Hochleistungssport bei 33 Grad ist eine besondere Herausforderung. Die Hitze kann über Sieg und Niederlage mitentscheiden, von bis zu 90 Prozent Luftfeuchtigkeit ganz zu schweigen. Geher- und Marathon- Bewerb wurden darob schon nach Sapporo ausgelagert, der Triathlon startet noch früher als gedacht. Eishandtücher und nasse Hüte sind quasi alte Hüte, manche Teams haben eigene Pools importiert – und füllen sie mit 13 Grad kaltem Wasser. Andere tragen Kühlwesten, die über Verdunstungskälte funktionieren. Auch Ventilatoren und Luftbefeuchter haben Hochsaison.
Besonderen Einfallsreichtum zeigt Österreichs Diskuswerfer Lukas Weißhaidinger. Im Licht von vierzehn Baustellenscheinwerfern übte der 140 Kilogramm schwere Koloss um drei Uhr Früh in der Südstadt. Der WM-Dritte simulierte damit die Uhrzeit, zu der er in Japan werfen wird. Neunmal flog der zwei Kilogramm schwere Diskus durch die dunkle Nacht. Sein Trainer, Gregor Högler, legt Wert auf Improvisation, Anpassung und die Bewältigung neuer Aufgaben, das Finden des Rhythmus.
Dass das Duo erst 72 Stunden vor dem Wettkampf anreisen wird, bleibt eine riskante Jetlag-Variante und Geduldsfrage. Denn die Einreise in Japan wird für manchen zum blanken Horror. Fehlt der Download der eigenen Corona-App, wird man zurück gereiht – ungeachtet zweier Tests, die man seit maximal 96 Stunden erledigt und im Gepäck haben muss, und der Tatsache, dass bei Ankunft gleich ein weiterer Test erfolgt. Högler tat gut daran, bis zu fünf Stunden für das Procedere am Flughafen einzukalkulieren. Eine italienische Journalistenlegende saß gar zehn Stunden in Haneda fest. Ihr Fluchen sorgte für ein ganz anderes Klima.
Proteste, Absagen, Skepsis bei Sponsoren: Olympia gibt den Menschen Vertrauen?
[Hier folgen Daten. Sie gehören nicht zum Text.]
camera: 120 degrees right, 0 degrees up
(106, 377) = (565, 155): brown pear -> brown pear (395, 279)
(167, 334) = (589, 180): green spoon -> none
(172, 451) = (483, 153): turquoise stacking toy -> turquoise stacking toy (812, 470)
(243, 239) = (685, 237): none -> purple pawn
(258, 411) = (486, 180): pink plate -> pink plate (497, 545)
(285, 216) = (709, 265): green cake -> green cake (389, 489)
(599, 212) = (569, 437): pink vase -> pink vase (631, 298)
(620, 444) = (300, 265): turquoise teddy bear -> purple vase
Olympia ohne Zuschauer und in einer Stadt, die sich im Notstand befindet, deren Bevölkerung das Event aus Angst vor Infektionen – seit Dienstag 67 im Zusammenhang mit Olympia – en gros ablehnt: Es sind Fakten. Dass IOC-Präsident Thomas Bach diese Spiele als „wichtiges Signal in der Pandemie“wertet und tatsächlich glaubt, dass „Olympia den Menschen Vertrauen in die Zukunft“gibt, ist grotesk. Die Protestrufe der Bevöl
kerung oder den Rückzug von Olympiasponsor Toyota, der während der Spiele keinen einzigen Werbespot zeigen und sogar der Eröffnungsfeier fernbleiben wird, scheint man im IOC geflissentlich zu übersehen. Es passt jedoch ins Bild: Bei diesen Spielen stößt so vieles auf Unverständnis.